Thanks, I'll test those and take a look at that code.

> I should note that it's not clear to me how much we want to standardize what
> browsers actually copy when the user copies.  This seems like something that
> users may want to configure and where we want to let browsers experiment
> with heuristics and such; I have a really hard time believing that the
> current browser behavior here is the best we can do.

This occurred to me too.  It seems like a must to standardize how
innerText and Selection.toString() behave, because those are visible
to script and pretty widely used, and the interop story right now is
terrible.  Of course, there's nothing to stop implementations from
experimenting and passing the improvements back to the spec.

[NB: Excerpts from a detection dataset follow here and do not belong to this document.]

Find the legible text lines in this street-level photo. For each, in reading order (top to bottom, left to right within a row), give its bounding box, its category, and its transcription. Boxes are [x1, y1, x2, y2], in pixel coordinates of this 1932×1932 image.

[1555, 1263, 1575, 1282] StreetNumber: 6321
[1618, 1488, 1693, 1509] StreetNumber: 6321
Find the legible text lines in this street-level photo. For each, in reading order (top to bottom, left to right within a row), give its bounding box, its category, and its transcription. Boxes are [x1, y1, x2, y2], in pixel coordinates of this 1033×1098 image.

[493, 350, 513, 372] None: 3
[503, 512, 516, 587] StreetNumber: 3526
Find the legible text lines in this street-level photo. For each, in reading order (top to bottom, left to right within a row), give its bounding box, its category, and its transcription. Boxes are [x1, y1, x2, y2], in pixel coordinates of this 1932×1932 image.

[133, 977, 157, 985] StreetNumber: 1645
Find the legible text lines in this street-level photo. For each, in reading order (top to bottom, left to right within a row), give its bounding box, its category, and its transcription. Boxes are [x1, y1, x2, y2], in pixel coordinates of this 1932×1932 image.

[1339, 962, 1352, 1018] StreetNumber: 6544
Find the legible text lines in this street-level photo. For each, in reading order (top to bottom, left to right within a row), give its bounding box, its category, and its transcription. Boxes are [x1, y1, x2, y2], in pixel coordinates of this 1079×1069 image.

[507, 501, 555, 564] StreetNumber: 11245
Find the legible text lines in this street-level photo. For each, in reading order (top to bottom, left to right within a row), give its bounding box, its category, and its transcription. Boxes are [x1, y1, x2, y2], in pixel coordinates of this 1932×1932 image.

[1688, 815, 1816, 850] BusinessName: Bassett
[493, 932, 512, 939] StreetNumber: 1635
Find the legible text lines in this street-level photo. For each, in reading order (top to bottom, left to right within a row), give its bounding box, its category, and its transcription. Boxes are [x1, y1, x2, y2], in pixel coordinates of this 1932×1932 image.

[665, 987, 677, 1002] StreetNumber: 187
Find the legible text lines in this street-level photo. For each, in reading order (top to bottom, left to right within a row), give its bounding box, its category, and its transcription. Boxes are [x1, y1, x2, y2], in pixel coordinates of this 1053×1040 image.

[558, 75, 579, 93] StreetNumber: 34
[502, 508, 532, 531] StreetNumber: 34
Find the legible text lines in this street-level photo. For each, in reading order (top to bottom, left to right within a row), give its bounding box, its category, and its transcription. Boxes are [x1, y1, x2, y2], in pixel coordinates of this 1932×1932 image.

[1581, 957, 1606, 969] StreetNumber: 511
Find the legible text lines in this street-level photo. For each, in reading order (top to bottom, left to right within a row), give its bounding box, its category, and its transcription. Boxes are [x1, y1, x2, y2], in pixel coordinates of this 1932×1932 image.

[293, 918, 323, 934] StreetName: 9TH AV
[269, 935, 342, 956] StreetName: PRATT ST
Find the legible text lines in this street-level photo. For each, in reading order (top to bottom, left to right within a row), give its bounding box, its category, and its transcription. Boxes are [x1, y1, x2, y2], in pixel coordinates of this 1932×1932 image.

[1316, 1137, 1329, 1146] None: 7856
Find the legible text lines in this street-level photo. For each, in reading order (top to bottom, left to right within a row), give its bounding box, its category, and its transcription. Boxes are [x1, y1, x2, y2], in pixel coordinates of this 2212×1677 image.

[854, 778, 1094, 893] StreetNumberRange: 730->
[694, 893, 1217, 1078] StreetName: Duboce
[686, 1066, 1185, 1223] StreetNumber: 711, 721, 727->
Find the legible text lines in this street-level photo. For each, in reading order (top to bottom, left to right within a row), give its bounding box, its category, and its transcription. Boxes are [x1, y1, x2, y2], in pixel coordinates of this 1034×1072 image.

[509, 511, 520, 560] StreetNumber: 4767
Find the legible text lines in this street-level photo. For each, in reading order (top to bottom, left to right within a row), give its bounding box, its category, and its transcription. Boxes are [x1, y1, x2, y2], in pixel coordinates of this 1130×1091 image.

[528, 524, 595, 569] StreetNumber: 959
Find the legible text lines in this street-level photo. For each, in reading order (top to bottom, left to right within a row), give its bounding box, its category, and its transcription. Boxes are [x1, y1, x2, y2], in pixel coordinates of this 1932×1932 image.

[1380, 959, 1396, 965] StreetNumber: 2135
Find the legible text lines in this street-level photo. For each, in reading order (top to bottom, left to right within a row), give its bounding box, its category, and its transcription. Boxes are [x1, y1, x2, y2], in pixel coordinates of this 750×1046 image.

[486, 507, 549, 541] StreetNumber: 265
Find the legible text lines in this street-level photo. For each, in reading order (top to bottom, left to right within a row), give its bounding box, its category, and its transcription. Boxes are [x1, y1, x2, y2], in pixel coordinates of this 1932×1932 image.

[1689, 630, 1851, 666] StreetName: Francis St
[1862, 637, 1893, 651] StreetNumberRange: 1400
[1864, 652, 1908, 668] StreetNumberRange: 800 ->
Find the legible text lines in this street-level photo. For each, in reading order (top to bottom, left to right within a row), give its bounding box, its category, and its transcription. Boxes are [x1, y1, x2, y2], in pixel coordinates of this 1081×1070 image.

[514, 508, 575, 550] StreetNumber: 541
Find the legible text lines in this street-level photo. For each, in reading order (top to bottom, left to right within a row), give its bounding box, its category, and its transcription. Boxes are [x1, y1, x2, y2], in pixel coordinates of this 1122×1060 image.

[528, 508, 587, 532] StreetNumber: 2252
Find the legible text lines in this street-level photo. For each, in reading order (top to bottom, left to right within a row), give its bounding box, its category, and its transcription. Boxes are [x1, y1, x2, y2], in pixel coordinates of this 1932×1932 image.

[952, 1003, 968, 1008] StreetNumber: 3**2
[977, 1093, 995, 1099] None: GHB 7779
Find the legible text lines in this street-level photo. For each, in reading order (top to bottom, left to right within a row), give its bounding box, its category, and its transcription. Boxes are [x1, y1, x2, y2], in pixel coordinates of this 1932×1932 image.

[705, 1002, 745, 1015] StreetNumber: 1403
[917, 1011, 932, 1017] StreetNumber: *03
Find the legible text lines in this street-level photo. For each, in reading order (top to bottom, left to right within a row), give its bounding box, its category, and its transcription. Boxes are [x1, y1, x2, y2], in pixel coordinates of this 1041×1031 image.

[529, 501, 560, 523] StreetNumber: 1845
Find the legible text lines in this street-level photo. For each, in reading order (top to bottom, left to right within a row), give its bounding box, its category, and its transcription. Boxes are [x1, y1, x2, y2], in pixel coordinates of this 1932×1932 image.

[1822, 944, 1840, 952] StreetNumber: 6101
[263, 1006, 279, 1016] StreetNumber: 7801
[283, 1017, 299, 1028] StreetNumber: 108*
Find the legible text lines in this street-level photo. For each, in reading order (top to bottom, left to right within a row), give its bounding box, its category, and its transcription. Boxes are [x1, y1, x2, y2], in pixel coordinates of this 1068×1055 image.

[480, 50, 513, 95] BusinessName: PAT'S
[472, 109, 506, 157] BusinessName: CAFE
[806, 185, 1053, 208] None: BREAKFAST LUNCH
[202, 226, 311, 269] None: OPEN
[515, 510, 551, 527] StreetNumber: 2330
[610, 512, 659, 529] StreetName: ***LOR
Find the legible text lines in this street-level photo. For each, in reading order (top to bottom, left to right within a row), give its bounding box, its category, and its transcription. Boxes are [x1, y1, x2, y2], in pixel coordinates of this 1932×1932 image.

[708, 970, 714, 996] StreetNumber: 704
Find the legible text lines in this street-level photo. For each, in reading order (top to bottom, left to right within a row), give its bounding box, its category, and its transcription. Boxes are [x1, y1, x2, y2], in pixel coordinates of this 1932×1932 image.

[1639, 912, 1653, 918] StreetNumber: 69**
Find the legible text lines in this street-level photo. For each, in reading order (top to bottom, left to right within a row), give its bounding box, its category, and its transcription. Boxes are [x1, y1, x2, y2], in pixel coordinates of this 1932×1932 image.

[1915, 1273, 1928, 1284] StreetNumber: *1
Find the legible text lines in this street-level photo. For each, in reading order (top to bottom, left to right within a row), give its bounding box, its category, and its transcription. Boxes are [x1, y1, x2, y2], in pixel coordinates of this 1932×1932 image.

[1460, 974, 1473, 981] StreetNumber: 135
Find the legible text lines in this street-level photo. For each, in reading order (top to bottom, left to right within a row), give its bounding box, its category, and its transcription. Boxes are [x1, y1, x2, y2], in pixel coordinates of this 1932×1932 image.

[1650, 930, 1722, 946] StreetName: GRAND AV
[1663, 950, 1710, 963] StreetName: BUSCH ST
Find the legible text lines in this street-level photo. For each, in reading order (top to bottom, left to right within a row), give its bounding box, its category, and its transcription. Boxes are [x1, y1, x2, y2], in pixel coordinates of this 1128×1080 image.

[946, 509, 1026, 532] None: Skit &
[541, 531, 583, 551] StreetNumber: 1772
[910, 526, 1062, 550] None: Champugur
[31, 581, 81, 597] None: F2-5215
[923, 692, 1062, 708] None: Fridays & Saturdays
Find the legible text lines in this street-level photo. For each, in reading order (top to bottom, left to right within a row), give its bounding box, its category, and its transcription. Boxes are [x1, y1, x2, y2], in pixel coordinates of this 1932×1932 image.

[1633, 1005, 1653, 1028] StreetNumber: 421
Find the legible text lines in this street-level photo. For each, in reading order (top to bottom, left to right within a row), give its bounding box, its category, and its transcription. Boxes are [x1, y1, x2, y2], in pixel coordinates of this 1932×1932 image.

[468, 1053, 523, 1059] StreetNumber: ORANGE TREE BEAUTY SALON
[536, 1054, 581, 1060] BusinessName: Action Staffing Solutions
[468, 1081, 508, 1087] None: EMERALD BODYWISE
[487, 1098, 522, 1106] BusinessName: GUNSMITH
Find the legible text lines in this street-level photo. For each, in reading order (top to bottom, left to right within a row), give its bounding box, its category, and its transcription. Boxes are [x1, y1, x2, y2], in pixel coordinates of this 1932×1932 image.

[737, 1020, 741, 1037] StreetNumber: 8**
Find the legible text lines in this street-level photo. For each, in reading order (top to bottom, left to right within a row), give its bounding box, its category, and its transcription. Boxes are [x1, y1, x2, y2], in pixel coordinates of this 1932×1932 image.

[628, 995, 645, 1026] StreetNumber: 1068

> That leaves the question of whether Selection.toString should produce the
> same string as the user copying and pasting would, of course. Perhaps it
> shouldn't.  I'm not sure we'd want to make what toString produce depend on
> new CSS layout modes, for example, since that could break scripts... but the
> user-facing copied text might want to depend on those.

I'm not sure why it would break many existing pages if it only kicks
in with new layout modes.  But maybe I don't have a good enough grasp
on how these functions are actually used.  I should probably comb
through a sample of web pages to see people use this stuff.
(Unfortunately it's not so easy to search for Selection
stringification, but I can look for innerText.)